→ Challenge
Count how many lines in the rows below contain the string "keys", matching case exactly, and reply with only that number.

→ Exercise inputs
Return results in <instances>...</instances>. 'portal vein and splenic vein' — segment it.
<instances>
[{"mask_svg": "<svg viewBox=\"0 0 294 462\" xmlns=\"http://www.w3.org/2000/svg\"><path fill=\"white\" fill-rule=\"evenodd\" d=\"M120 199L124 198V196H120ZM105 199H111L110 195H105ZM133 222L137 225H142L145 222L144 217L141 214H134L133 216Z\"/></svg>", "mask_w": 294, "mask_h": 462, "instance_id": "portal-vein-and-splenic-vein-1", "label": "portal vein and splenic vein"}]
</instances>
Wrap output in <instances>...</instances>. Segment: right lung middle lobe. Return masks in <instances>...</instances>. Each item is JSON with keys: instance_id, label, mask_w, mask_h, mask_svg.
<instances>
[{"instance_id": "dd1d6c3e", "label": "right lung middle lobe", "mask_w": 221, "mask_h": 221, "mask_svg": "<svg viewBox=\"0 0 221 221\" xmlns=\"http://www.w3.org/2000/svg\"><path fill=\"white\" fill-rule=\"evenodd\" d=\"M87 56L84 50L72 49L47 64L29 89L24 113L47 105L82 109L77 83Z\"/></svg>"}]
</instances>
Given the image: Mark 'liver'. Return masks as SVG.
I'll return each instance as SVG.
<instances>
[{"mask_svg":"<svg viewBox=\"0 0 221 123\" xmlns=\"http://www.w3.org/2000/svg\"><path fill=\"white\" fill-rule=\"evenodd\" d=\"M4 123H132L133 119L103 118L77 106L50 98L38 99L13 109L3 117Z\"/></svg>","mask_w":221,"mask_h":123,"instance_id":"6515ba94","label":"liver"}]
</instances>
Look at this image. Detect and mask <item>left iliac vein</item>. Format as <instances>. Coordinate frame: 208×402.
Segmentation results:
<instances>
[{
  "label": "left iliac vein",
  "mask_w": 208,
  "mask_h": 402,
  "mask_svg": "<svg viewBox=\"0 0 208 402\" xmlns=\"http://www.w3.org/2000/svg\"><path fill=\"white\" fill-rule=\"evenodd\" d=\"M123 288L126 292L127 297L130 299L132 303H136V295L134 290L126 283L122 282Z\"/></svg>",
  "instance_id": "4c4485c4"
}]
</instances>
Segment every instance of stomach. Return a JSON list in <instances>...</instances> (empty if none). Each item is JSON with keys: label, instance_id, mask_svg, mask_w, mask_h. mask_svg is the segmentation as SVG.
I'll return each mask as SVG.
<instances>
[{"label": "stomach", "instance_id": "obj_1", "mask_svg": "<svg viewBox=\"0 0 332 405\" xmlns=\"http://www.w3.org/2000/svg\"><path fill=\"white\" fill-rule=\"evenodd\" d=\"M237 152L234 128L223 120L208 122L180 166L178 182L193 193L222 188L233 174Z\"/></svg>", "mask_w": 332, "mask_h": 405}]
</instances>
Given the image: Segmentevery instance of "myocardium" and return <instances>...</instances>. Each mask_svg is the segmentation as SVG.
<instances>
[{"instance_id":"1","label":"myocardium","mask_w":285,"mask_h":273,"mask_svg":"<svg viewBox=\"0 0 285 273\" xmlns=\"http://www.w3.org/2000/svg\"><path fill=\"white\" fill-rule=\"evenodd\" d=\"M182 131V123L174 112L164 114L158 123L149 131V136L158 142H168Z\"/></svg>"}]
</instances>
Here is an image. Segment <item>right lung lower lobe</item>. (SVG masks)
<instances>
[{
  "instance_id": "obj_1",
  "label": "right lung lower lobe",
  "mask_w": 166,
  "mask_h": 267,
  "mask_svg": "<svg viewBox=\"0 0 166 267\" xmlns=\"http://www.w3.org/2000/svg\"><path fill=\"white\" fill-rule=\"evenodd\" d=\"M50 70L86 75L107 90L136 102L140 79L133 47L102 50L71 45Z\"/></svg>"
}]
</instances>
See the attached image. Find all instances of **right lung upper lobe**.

→ Output below
2